PLATTSBURGH — Plattsburgh City Beach will open for the season on Thursday, June 30, eight days after the planned opening date.
"That's not too bad considering all the water we had and all the cleanup we had to do," City Recreation Department Director Steve Peters said.
The beach was deluged with water from Lake Champlain that rose to more than 103 feet above sea level — more than 3 feet above flood stage — in late April and into May.
The water still laps against the boardwalk, covering what used to be the beach area in front of the vendor pavilion.
As a result, the swimming area will be moved about 400 feet to the southwest portion of the property to start the season.
There, a larger beach area was actually created when the high water eroded a major section of land overlooking the water, pouring more sand down toward the water.
"Eventually, this will all settle in, and we will clean it up, and we will have a much larger beach in this area," Peters said.
Work crews have been out clearing up much of the debris that washed up on shore during the flooding.

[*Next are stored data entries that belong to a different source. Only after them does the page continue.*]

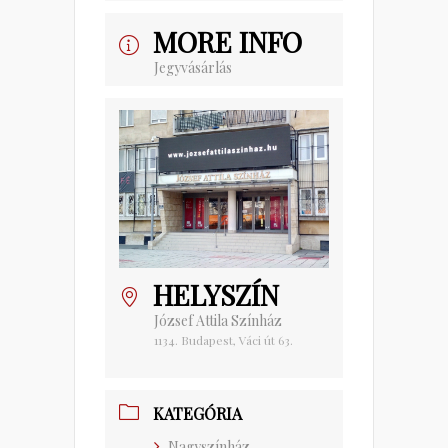
MORE INFO
Jegyvásárlás
HELYSZÍN
József Attila Színház
1134. Budapest, Váci út 63.
KATEGÓRIA
Nagyszínház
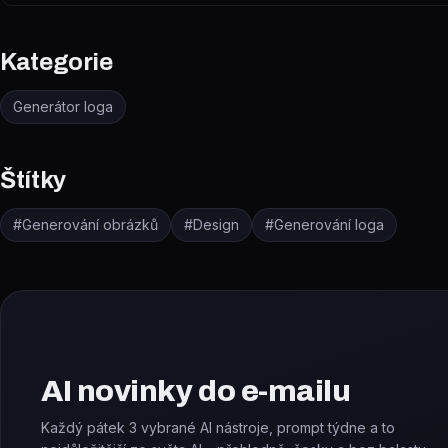
Kategorie
Generátor loga
Štítky
#
Generování obrázků
#
Design
#
Generování loga
AI novinky do e-mailu
Každý pátek 3 vybrané AI nástroje, prompt týdne a to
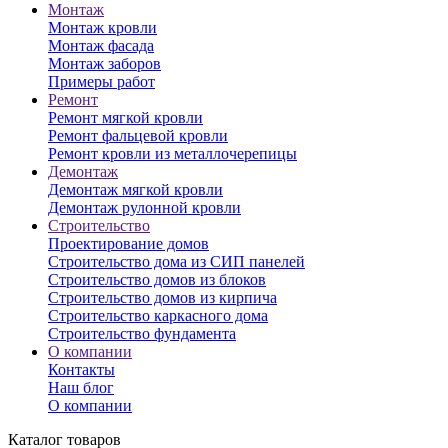
Монтаж
Монтаж кровли
Монтаж фасада
Монтаж заборов
Примеры работ
Ремонт
Ремонт мягкой кровли
Ремонт фальцевой кровли
Ремонт кровли из металлочерепицы
Демонтаж
Демонтаж мягкой кровли
Демонтаж рулонной кровли
Строительство
Проектирование домов
Строительство дома из СИП панелей
Строительство домов из блоков
Строительство домов из кирпича
Строительство каркасного дома
Строительство фундамента
О компании
Контакты
Наш блог
О компании
Каталог товаров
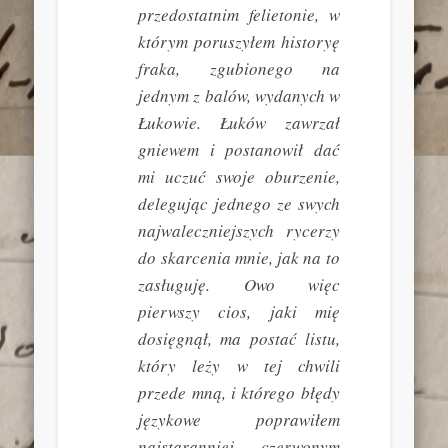
przedostatnim felietonie, w
którym poruszyłem historyę
fraka, zgubionego na
jednym z balów, wydanych w
Łukowie. Łuków zawrzał
gniewem i postanowił dać
mi uczuć swoje oburzenie,
delegując jednego ze swych
najwaleczniejszych rycerzy
do skarcenia mnie, jak na to
zasługuję. Owo więc
pierwszy cios, jaki mię
dosięgnął, ma postać listu,
który leży w tej chwili
przede mną, i którego błędy
językowe poprawiłem
najstaranniej czerwonym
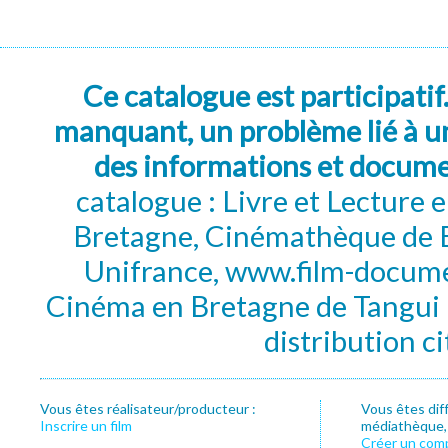
Ce catalogue est participatif
manquant, un problème lié à un
des informations et docum
catalogue : Livre et Lecture
Bretagne, Cinémathèque de B
Unifrance, www.film-documen
Cinéma en Bretagne de Tangui P
distribution c
Vous êtes réalisateur/producteur :
Vous êtes dif
Inscrire un film
médiathèque, f
Créer un com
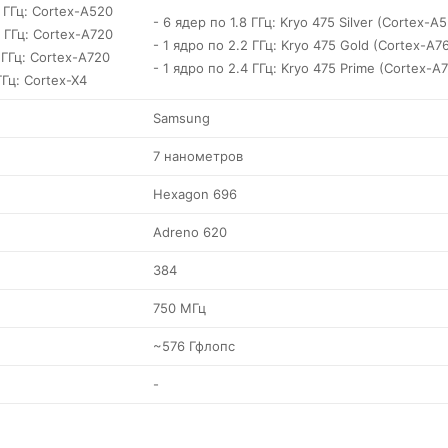
7 ГГц: Cortex-A520
- 6 ядер по 1.8 ГГц: Kryo 475 Silver (Cortex-A5
6 ГГц: Cortex-A720
- 1 ядро по 2.2 ГГц: Kryo 475 Gold (Cortex-A7
 ГГц: Cortex-A720
- 1 ядро по 2.4 ГГц: Kryo 475 Prime (Cortex-A
ГГц: Cortex-X4
Samsung
7 нанометров
Hexagon 696
Adreno 620
384
750 МГц
~576 Гфлопс
-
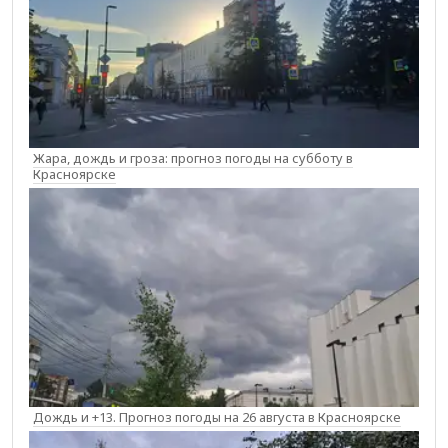
Жара, дождь и гроза: прогноз погоды на субботу в
Красноярске
Дождь и +13. Прогноз погоды на 26 августа в Красноярске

The picnic area had to be cleared off, and sandy knolls that formed in the water had to be knocked down and leveled off.
The old beach house will not be opened this year, as much of the lake debris piled up in that area and the water is still very high.
The vendor building will be operated by Smooth Moves, a specialty-drink shop with a location downtown and at College Suites, and by the Kayak Shack, which will be renting kayaks.
Swimming lessons offered by the city and Town of Plattsburgh will begin Monday at 11 a.m. at the beach.
The general public can get in starting at 11 a.m. Thursday, June 30.
The beach will be open daily until 7 p.m., weather permitting, through Labor Day.
City residents can get in free by providing proof of residency in either the form of a driver's license or city utility bill. Town of Plattsburgh residents can get in free but must pick up their beach passes at the Town Hall.
All other beach visitors pay $5 U.S. currency per carload.
Peters said the late start might curtail revenues, especially since the beach will miss this weekend, which is the St. Jean Baptiste holiday weekend in Quebec and usually draws a large crowd.
"But we are hoping to find ways to make that up throughout the summer, and if other beaches are closed, we will be the only game in town, and hopefully more people will come here," Peters said.